Good is the Enemy of Great


This is one of the mantras at we talk about here at LinuxRecruit (who doesn't love a motivating slogan) and it's one we use to continuously improve everything we do. Why settle for good when you can be great?

It's also one that I always try to encourage all our partners to consider. Why hire someone who is good when you can hire someone who is great? There is never a need to compromise, no matter what the circumstances. Desperation to deliver is no reason to make a hiring mistake.

This doesn't mean I'm suggesting that a great person needs to tick every single box (quite the opposite!), but rather that you need to take the time to understand what your interpretation of great is before you can hire against it. Not everyone needs a super duper Kubernetes Ninja to join their team if they're going to be paying a premium for skills that may not actually be utilised.

One man's rubbish is another man’s treasure, and this is why we passionately believe there is no such thing as a 'bad' or 'good' candidate, just suitable or unsuitable. 

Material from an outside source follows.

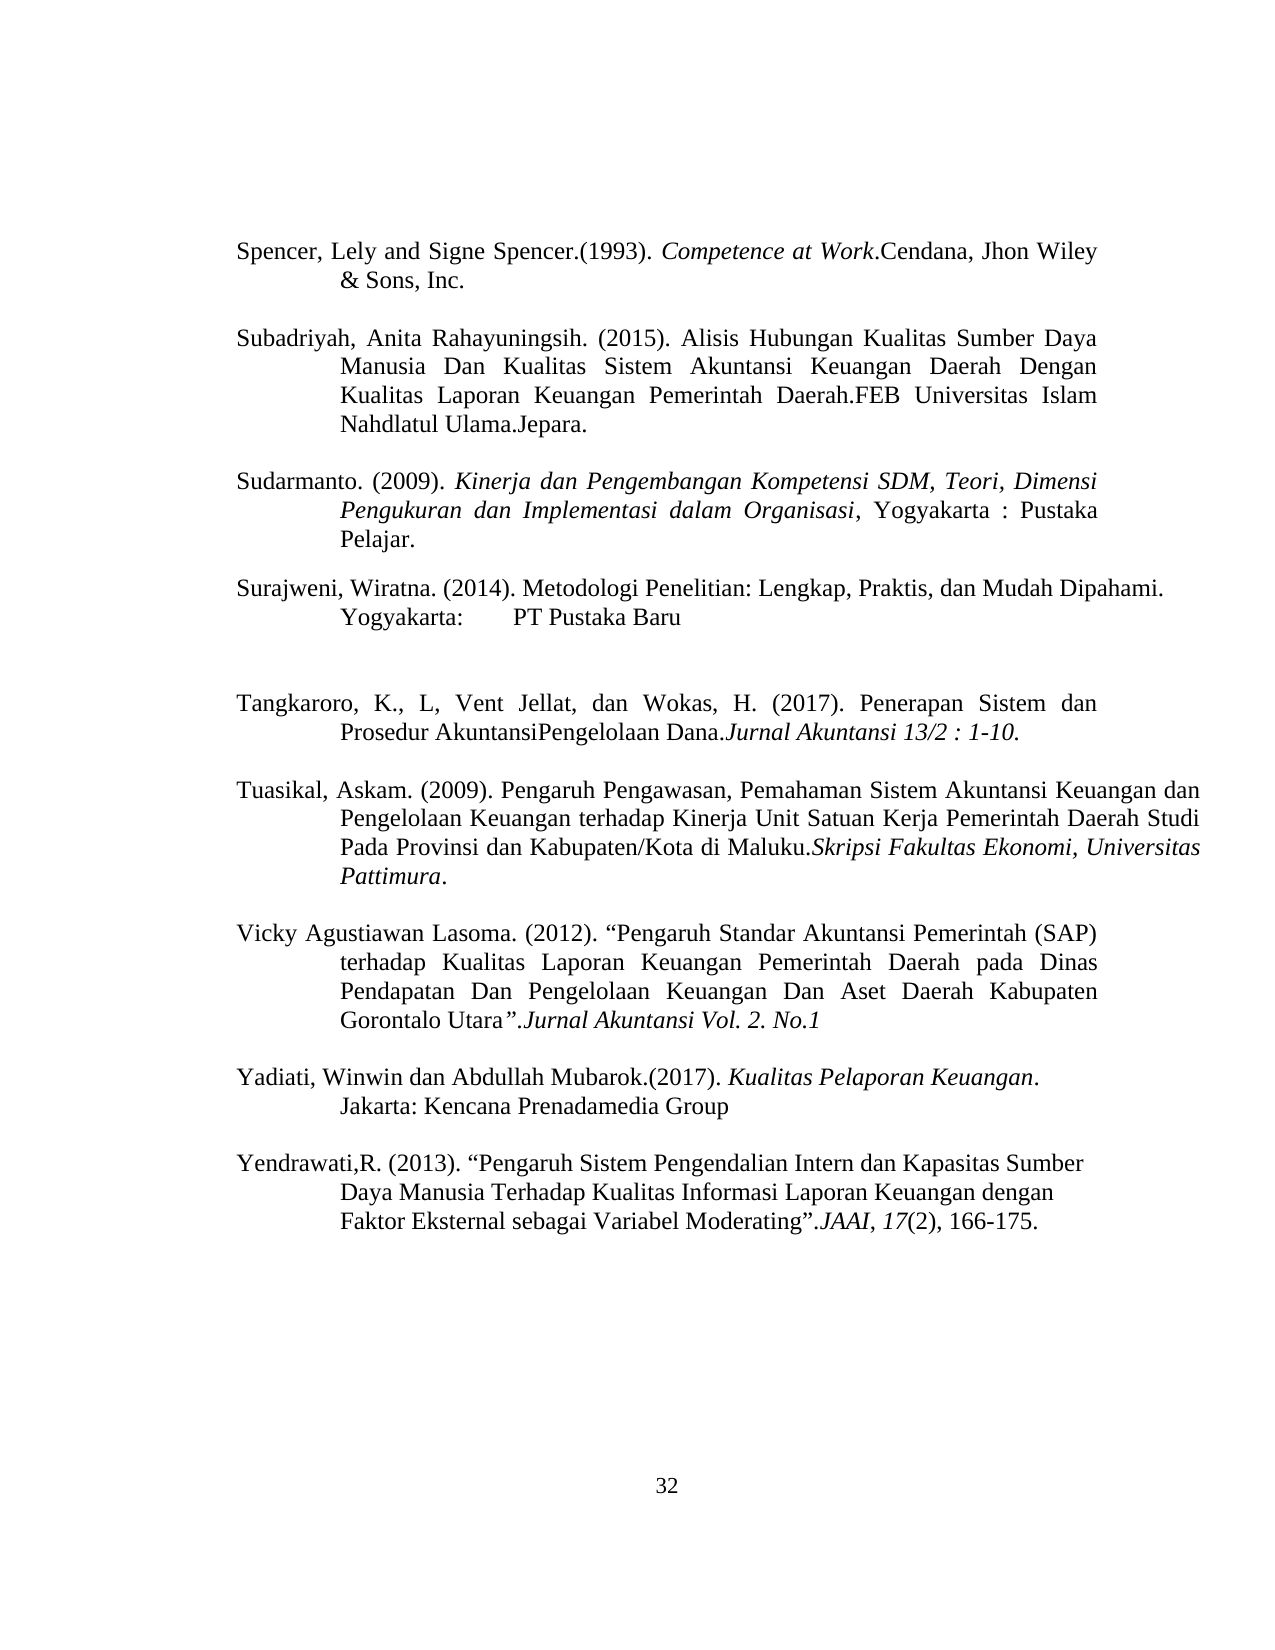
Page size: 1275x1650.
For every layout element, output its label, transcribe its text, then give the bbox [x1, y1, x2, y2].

You need to make sure you have good situational awareness so that you are able to define exactly what it is you require. What is the gap you're looking to plug? What skillset is lacking in your team right now? What technical expertise is essential, what tools do we need someone to be able to work with right now? How easy is it to train the right person in these areas? Take a step back and think about what is great for you - maybe your great is more achievable than you think. The great candidate may well be right underneath your nose.

Do you need someone doing the exact same job at a competitor? People are absolutely obsessed with this as a hiring strategy. It's like a football club paying £50million for a world class central midfielder, when in fact, if they gave a less experienced player the right training, tools and exposure, they could pay a fraction of the price and make more of an all round improvement to the team.

If you're asking someone to move sideways and come to you to do the same role as they were before, you also need to consider that someone who knows the job inside out before they even start is unlikely to stay doing it for long before they are tempted away. A great candidate might be someone who has the right mindset, and with a little guidance and training will not only improve your platform but make it great too.

Don't drop the hiring bar, but hire character over skill, ability over the latest buzzword and open your mind to what great actually looks like for your team. I've no doubt you'll open up a whole new pool of exceptional candidates.